*** SELECTED EXCERPT ***

Thanks for your reply. We installed munin on the nodes and noticed that not all 
memory was being used by hadoop. So we think we can make it faster by 
allocating more memory. But maybe we have been changing the wrong paremeters.

By the way, technically we did succeed in increasing the HADOOP_HEAPSIZE 
setting by changing the whirr-cdh-0.6.0-incubating.jar file inside the jar. But 
I still have the feeling we do it the "wrong" way.

PPS. We use this home-grown shell script to deploy munin on all hadoop nodes. 
It reads a file cluster-nodes.txt that must contain ip-addres (or full host 
name) and password of each node. Munin helps us keeping tabs on what goes on at 
the cluster nodes. Maybe somebody can use it. Any remarks welcome (yes, I know 
sshpass is dirty!)



#!/bin/sh
while read line; do
  set -- $line
  host=$1
  pass=$2
  hostname=`echo $host | tr '.' "-"`
  echo "Installing munin node on $host"
  sshpass -p "$pass" ssh "root@$host" -o StrictHostKeyChecking=no 
/usr/bin/aptitude -y install munin-node < /dev/null
  sshpass -p "$pass" ssh "root@$host" -o StrictHostKeyChecking=no '/bin/echo 
"allow ^50\.57\.191\.88$" >> /etc/munin/munin-node.conf' < /dev/null
  sshpass -p "$pass" ssh "root@$host" -o StrictHostKeyChecking=no 
'/usr/sbin/service munin-node restart' < /dev/null
  echo "Adding $hostname to local config"
  rm "/etc/munin/munin-conf.d/conf-$hostname.conf"
  echo "[$hostname.localdomain]" > "/etc/munin/munin-conf.d/conf-$hostname.conf"

*** DATA RECORDS ***

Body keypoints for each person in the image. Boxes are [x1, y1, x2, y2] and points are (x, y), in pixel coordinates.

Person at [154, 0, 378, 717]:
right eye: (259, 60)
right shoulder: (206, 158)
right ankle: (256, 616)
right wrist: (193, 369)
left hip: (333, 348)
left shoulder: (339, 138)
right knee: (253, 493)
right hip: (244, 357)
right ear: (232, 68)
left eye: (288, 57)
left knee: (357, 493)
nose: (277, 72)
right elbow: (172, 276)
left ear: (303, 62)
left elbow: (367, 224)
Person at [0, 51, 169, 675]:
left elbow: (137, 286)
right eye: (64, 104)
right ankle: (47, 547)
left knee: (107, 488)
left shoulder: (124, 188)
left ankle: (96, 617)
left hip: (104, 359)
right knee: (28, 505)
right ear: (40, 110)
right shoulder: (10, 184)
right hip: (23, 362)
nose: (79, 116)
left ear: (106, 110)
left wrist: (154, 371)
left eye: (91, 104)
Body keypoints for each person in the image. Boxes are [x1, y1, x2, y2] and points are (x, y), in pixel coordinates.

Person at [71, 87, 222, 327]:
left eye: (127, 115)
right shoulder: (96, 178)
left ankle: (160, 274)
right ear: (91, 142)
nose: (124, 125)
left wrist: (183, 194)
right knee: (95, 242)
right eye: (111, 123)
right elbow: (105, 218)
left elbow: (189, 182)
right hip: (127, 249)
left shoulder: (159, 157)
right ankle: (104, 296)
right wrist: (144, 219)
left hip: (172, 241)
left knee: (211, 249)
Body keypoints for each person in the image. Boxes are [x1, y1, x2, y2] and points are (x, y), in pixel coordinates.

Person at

***
*** DATA RECORDS ***

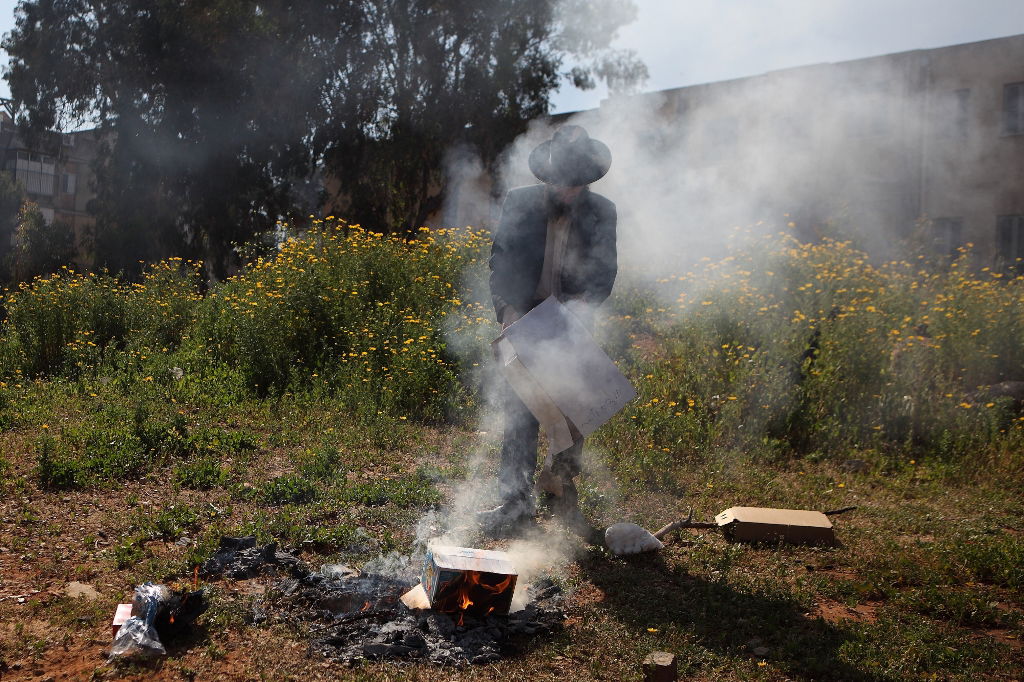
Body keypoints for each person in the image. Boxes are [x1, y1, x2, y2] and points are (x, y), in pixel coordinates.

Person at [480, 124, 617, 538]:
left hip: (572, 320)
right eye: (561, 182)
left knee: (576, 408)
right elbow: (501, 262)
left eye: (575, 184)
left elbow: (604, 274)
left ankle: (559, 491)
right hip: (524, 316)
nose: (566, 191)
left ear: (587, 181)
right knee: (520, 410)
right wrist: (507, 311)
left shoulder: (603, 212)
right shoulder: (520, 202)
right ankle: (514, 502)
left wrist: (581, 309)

***

- _WORK ORDER 1_: Summarize the Hadoop memory post in two sentences.
- _WORK ORDER 2_: In the Hadoop memory post, repeat everything from "By the way, technically" down to "sshpass is dirty!)".

- _EXPECTED ANSWER 1_: After installing munin on the nodes, the writers saw that Hadoop was not using all the memory and hoped to make it faster by allocating more, though they may have been changing the wrong parameters. They did manage to increase the HADOOP_HEAPSIZE setting by changing a jar file but suspect this is the "wrong" way, and they also share a home-grown shell script that reads node addresses and passwords from cluster-nodes.txt to deploy munin on all Hadoop nodes.

- _EXPECTED ANSWER 2_:
By the way, technically we did succeed in increasing the HADOOP_HEAPSIZE 
setting by changing the whirr-cdh-0.6.0-incubating.jar file inside the jar. But 
I still have the feeling we do it the "wrong" way.

PPS. We use this home-grown shell script to deploy munin on all hadoop nodes. 
It reads a file cluster-nodes.txt that must contain ip-addres (or full host 
name) and password of each node. Munin helps us keeping tabs on what goes on at 
the cluster nodes. Maybe somebody can use it. Any remarks welcome (yes, I know 
sshpass is dirty!)